*Problems and tasks*
[1] Do these statements agree with the post about being an emotional sponge? For each, answer yes or no and quote the words of the post that decide it. (a) Tami is from Bandung. (b) The writer owes Kharis an apology. (c) The writer's sun, moon and rising are all fire signs.
[2] Write the next part of the post about being an emotional sponge, starting after its last sentence.

*Text for analysis*

== == ==

Im Your Emotional Sponge

im your emotional sponge

i met a girl from Bandung, named Tami. We had a good convo (i think good here bc she could absorb my feelings)

"you are a very emphatic person. Be cautious it can be your own weakness".

Somehow it's true.

And also I expect a person can respond to me as much as I do to them effortlessly. Her name is Kharis, I owe her an apology. I used her to be my emotional sponge bc she fell in love with me. it never be wise to take her for granted. I was toxic to her. She's a pure soul and deserves love (hopefully she finds someone who treats her right). If we ever meet again in another life, i won't mind being her soulmate.

let's go back to the main topic. being an emotional sponge to others means you have the skill to acknowledge their feelings. im unlearning that everyone's feelings matter since in this cruel world, boundaries should exist. you should be able to distinguish whether things are tolerable.

i am completely done with accepting that being compassionate is not a sin. i have to put in "right" amount, dont I? wont blame my placements (yes, my sun - moon - risings are all water signs), this is something i can manage to.

== == ==

*Entries from a data collection*
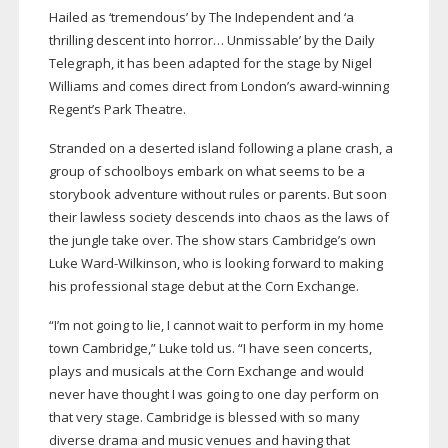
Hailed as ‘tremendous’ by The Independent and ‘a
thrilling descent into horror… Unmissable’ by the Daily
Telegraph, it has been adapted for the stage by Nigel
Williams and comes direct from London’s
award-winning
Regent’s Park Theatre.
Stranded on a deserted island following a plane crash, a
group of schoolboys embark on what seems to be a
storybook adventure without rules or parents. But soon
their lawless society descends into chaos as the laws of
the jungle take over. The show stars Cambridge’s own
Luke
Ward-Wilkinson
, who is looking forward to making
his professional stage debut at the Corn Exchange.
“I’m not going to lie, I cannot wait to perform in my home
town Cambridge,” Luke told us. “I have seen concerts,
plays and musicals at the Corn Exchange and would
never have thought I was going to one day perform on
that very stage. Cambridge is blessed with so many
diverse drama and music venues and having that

== == ==

*Per-task outputs*
[1]
(a) Yes: "i met a girl from Bandung, named Tami"
(b) Yes: "Her name is Kharis, I owe her an apology."
(c) No: "my sun - moon - risings are all water signs"

[2]
Here a good tip for an emotional sponge like me:

"Visualize A Glass Wall

There are a number of techniques that you can use to keep other people’s energy separate. One technique includes visualizing a glass wall between yourself and the other person. The glass wall allows you to see the other person’s emotions. However, the emotions are not able to penetrate the wall. When they hit the wall, they bounce back to the other person, not to you. You can see and acknowledge the feelings, but you do not absorb them. This technique can work in large crowds as well. You can picture yourself surrounded by a glass wall as you move through the crowd. Although you may notice their energy, you do not have to take it on as it cannot get through the wall."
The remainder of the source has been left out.